The repetitive beep of vital signs monitor, lines rising and falling in waves, traces the rhythm of life on a screen. A 15-year-old with a bandaged head looks as if he might be sleeping, though he's been lying here in an induced coma for days. Beside him, in the soft blue glow of the Intensive Care ward, his mother whispers the stories of his childhood and hers, of her parents and grandparents, weaving her son's life into a tapestry of family and community, as if to hold him here.
The woman is Mechelle Turvey.
Ten days earlier, her son Cassius, a Noongar/Yamatji teenager, was walking home from his Perth school when he was set upon by strangers, one of them brandishing a metal pole. Friends who witnessed the attack called an ambulance and Cassius was rushed to hospital, his forehead slashed, his brain hemorrhaging in two places.
Cassius went home five days later, but within hours he was felled by a series of seizures. Back in hospital, he underwent brain surgery and doctors learned that he had suffered two strokes. After five more days sitting by his bed in hospital, Mechelle was told she must bid her youngest son goodbye.

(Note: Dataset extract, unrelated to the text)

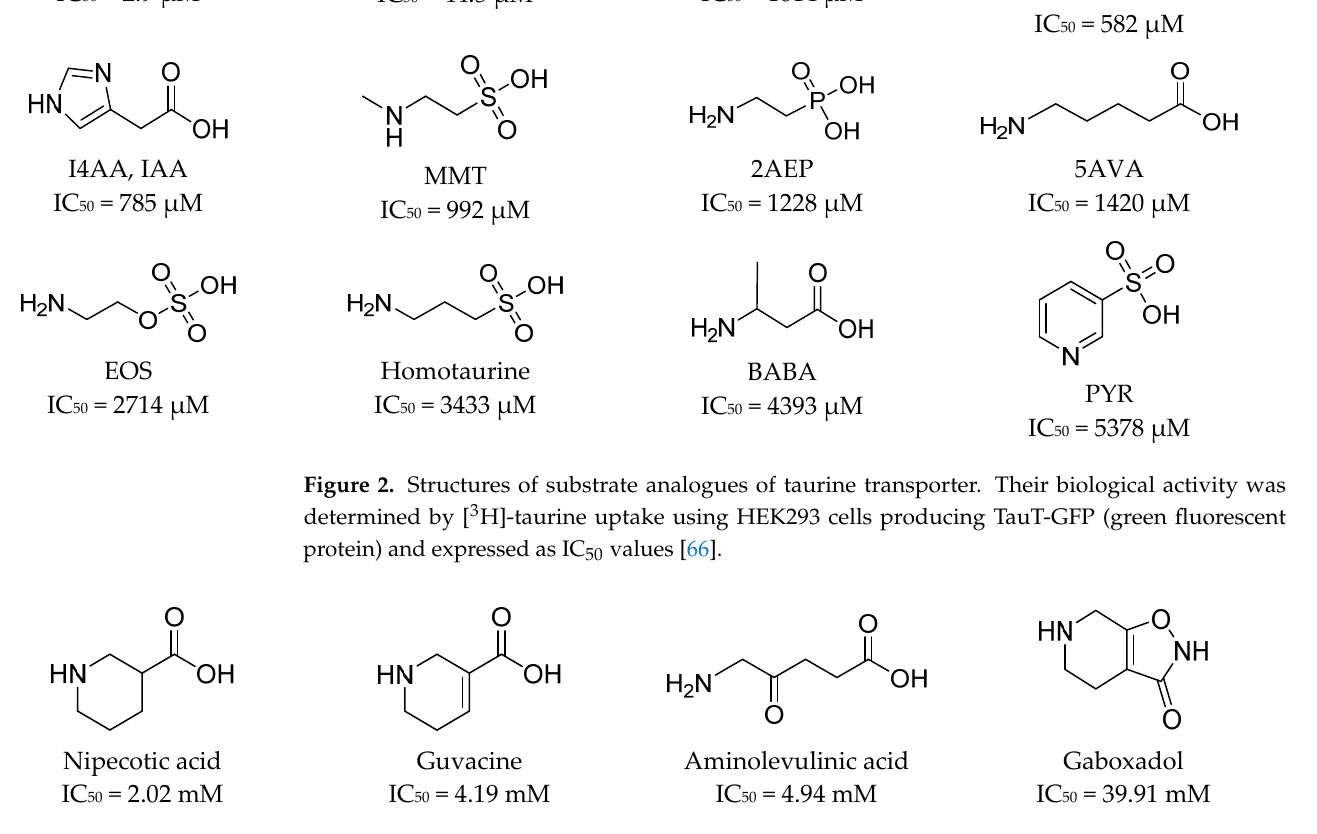
Figure 2. Structures of substrate analogues of taurine transporter. Their biological activity was determined by [ 3 H]-taurine uptake using HEK293 cells producing TauT-GFP (green fluorescent protein) and expressed as IC 50 values [66].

In the aftermath of Cassius' death, as people gathered at vigils and rallies around the country, Mechelle called for calm. In the depths of her grief, she united the nation.
"I am angry. Cassius' friends and family are angry," she wrote in a statement that was read to the thousands who gathered around Australia in November 2022.
"But I don't want any form of violence at these rallies in the name of my child. Violence breeds violence. I want calm and peace. I don't want to fuel prejudices, biases. I don't want to fuel the stereotypes of First Nations people... My family and I send our love to each one of you for supporting, for raising voices and for showing so much kindness and respect. I am overwhelmed and eternally grateful."